My 82 year old mom and many of her friends are on computers, doing email, Googling, writing memoirs, and so on.

I know a few folks around that age who want nothing to do with those blasted machines, but they are getting pretty scarce.

My 79 year old mother wants nothing to do with it. She says that a computer would be “just one more thing taking up space”. I try to tell her that a small laptop would take almost no space, and since my brother currently lives with her and has DSL and a wireless network she would have free net access. My brother has even offered to set her up as a user on his laptop which removes the “one more thing” objection, but she just doesn’t seem interested.

She still pays her bills by writing and mailing checks, although she has come around to the idea of automatic deductions for some of her regular bills. She still hand writes letters to various relatives around the country even though I’ve told her that should could send all of the emails she wants at no cost, and nearly everyone she writes to has email, including other people her age.

I receive email regularly from a 90 year old friend. She’s not the first in that age group to keep in touch with me through email. So much depends on their attitudes.

I’m sixty-five. I learned FORTRAN at University in the sixties. My wife is only sixty-three. She spends half her life on ebay. My mother-in-law (wife’s mum) is eighty-two. She has both a PC and a Mac. I emailed her today in response to an email she sent me. All my siblings are of a similar vintage to me. All are more than competent with IT.

I think the gray army has already discovered technology and even embraced it.

From this thread it would appears so, though the SDMB is probably not a representative sample. There is probably a class and education dimension to it as well; older people who were exposed to computers at university like you or at work in white-collar jobs are more likely to be online once they retire.

My parents (both 62) are probably more computer savvy than I am. Mom has e-mail and message board contacts all over the world, and Dad is an Excel whiz–because he has to keep track of his golf scores somewhere.
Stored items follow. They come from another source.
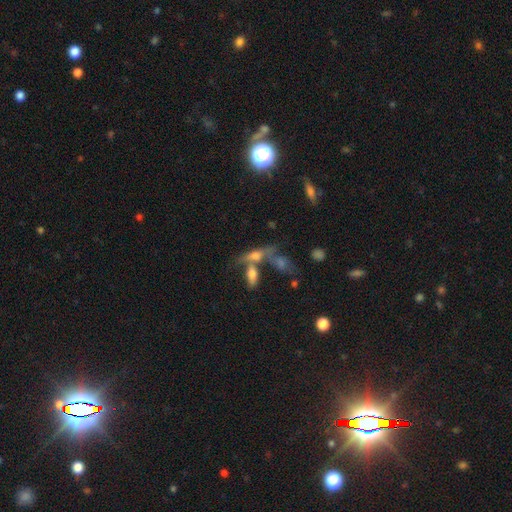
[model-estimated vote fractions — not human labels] The model was most divided on "smooth or featured": smooth: 43%, featured or disk: 42%, star or artifact: 15%. Remaining: merging — none (42%).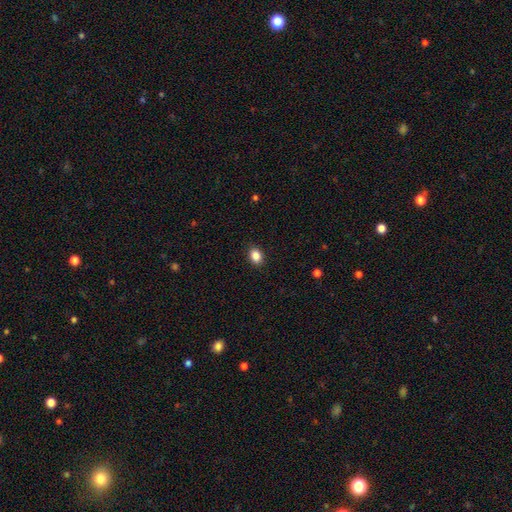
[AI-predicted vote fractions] Smooth or featured? Predicted: smooth (p=0.87). How rounded? Predicted: in between (p=0.64). Merging? Predicted: none (p=0.90).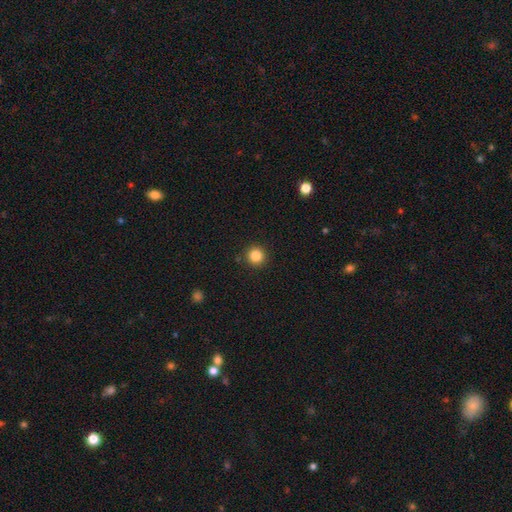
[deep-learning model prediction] smooth-or-featured: smooth: 84% | star or artifact: 11% | featured or disk: 4%
  how-rounded: round: 95% | in between: 4% | cigar-shaped: 1%
  merging: none: 91% | minor disturbance: 5% | major disturbance: 2% | merger: 1%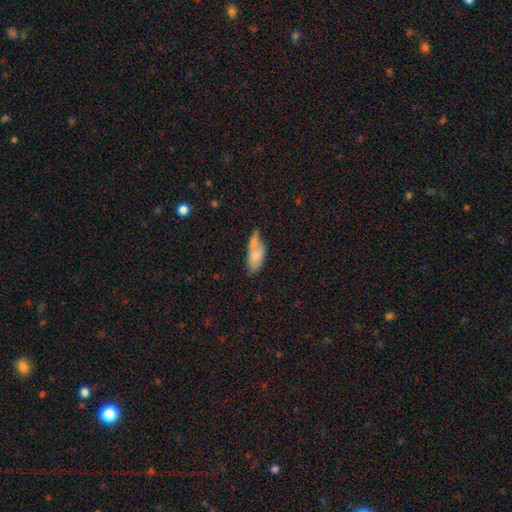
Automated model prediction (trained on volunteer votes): Overall: smooth (72%). How rounded: in between (85%). Merging: merger (38%; none 34%).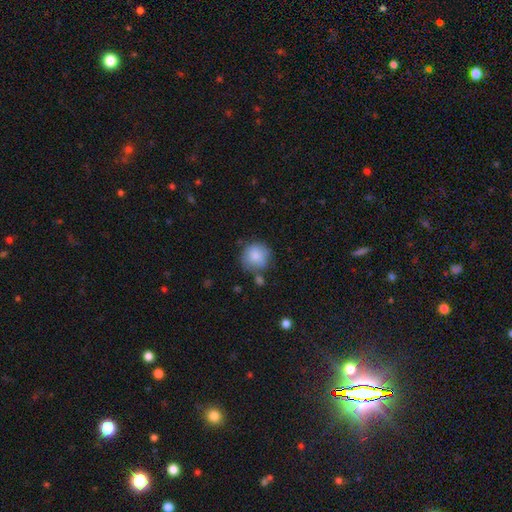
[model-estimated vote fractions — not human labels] Smooth or featured? smooth (85%)
How rounded? round (91%)
Merging? none (69%)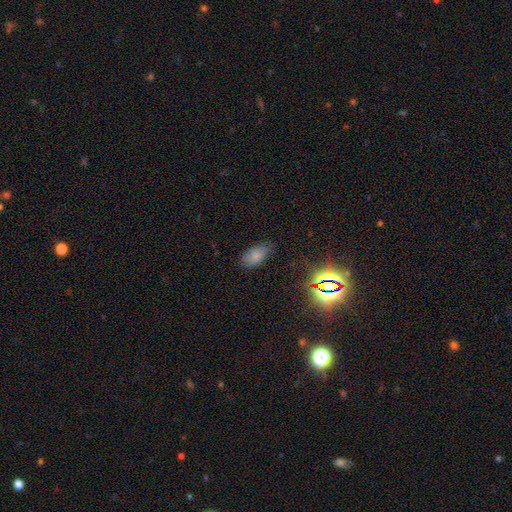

My family has been pro-computer since the Christmas we opened up a big box that said “Commodore VIC 20” and I asked what the heck I was supposed to do with this? (Answer–play Hangman).

My grandmother is 87, and delights in e-mailing everybody she knows on a regular basis. I don’t know how good she is beyond that (and she seems to have some trouble with the “reply to all” option), but she’s certainly not afraid of technology.

My mother went kicking and screaming into the Internet Age, and to this day only uses it to participate in travel message boards. The e-mail system she uses at home is different from the one she uses at work, so she doesn’t e-mail from home because it confuses her. She has a facebook profile, but she refuses to use facebook because she fears people are spying on her through fb.

Mrs. Homie’s mother bought a computer, downloaded a couple of games, and hasn’t gotten on-line since.

Neither of our fathers has ever turned on a computer.